• Stored data entries:
★ ★ ★ ★ ★ ★ ★

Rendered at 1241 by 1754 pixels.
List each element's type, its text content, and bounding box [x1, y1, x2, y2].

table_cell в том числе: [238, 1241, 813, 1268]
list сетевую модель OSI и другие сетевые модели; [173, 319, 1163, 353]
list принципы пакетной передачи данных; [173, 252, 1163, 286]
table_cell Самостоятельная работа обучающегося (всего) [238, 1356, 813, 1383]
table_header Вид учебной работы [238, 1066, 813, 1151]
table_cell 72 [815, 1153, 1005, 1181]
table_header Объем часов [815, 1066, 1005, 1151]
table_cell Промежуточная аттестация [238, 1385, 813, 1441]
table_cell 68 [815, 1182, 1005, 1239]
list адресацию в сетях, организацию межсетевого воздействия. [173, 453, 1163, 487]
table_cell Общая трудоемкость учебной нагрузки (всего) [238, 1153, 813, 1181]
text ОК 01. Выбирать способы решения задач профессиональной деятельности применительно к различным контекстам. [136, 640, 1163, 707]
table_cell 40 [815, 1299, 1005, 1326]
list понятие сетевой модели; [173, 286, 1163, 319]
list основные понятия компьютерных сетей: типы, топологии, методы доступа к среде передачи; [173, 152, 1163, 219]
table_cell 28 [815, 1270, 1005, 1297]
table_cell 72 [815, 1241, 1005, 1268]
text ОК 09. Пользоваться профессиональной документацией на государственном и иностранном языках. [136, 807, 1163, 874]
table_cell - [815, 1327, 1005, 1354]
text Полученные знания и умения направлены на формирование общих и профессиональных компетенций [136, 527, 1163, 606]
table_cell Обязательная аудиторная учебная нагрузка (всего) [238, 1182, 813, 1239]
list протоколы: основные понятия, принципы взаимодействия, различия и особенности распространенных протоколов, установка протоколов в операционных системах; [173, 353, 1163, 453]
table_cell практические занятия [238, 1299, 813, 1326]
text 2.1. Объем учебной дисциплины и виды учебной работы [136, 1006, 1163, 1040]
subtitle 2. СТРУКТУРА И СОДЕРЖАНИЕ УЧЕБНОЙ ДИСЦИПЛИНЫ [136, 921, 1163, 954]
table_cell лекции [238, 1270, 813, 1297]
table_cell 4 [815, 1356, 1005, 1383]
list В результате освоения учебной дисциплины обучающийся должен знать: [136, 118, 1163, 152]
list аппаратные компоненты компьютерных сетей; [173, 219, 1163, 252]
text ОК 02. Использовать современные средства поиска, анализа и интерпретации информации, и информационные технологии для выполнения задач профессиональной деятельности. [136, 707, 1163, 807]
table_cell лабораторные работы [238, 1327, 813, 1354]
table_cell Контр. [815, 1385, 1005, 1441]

★ ★ ★ ★ ★ ★ ★

• Work request: Repeat, word for word, all of the data shown above.

• Answer section:
Rendered at 1241 by 1754 pixels.
List each element's type, its text content, and bounding box [x1, y1, x2, y2].

table_cell в том числе: [238, 1241, 813, 1268]
list сетевую модель OSI и другие сетевые модели; [173, 319, 1163, 353]
list принципы пакетной передачи данных; [173, 252, 1163, 286]
table_cell Самостоятельная работа обучающегося (всего) [238, 1356, 813, 1383]
table_header Вид учебной работы [238, 1066, 813, 1151]
table_cell 72 [815, 1153, 1005, 1181]
table_header Объем часов [815, 1066, 1005, 1151]
table_cell Промежуточная аттестация [238, 1385, 813, 1441]
table_cell 68 [815, 1182, 1005, 1239]
list адресацию в сетях, организацию межсетевого воздействия. [173, 453, 1163, 487]
table_cell Общая трудоемкость учебной нагрузки (всего) [238, 1153, 813, 1181]
text ОК 01. Выбирать способы решения задач профессиональной деятельности применительно к различным контекстам. [136, 640, 1163, 707]
table_cell 40 [815, 1299, 1005, 1326]
list понятие сетевой модели; [173, 286, 1163, 319]
list основные понятия компьютерных сетей: типы, топологии, методы доступа к среде передачи; [173, 152, 1163, 219]
table_cell 28 [815, 1270, 1005, 1297]
table_cell 72 [815, 1241, 1005, 1268]
text ОК 09. Пользоваться профессиональной документацией на государственном и иностранном языках. [136, 807, 1163, 874]
table_cell - [815, 1327, 1005, 1354]
text Полученные знания и умения направлены на формирование общих и профессиональных компетенций [136, 527, 1163, 606]
table_cell Обязательная аудиторная учебная нагрузка (всего) [238, 1182, 813, 1239]
list протоколы: основные понятия, принципы взаимодействия, различия и особенности распространенных протоколов, установка протоколов в операционных системах; [173, 353, 1163, 453]
table_cell практические занятия [238, 1299, 813, 1326]
text 2.1. Объем учебной дисциплины и виды учебной работы [136, 1006, 1163, 1040]
subtitle 2. СТРУКТУРА И СОДЕРЖАНИЕ УЧЕБНОЙ ДИСЦИПЛИНЫ [136, 921, 1163, 954]
table_cell лекции [238, 1270, 813, 1297]
table_cell 4 [815, 1356, 1005, 1383]
list В результате освоения учебной дисциплины обучающийся должен знать: [136, 118, 1163, 152]
list аппаратные компоненты компьютерных сетей; [173, 219, 1163, 252]
text ОК 02. Использовать современные средства поиска, анализа и интерпретации информации, и информационные технологии для выполнения задач профессиональной деятельности. [136, 707, 1163, 807]
table_cell лабораторные работы [238, 1327, 813, 1354]
table_cell Контр. [815, 1385, 1005, 1441]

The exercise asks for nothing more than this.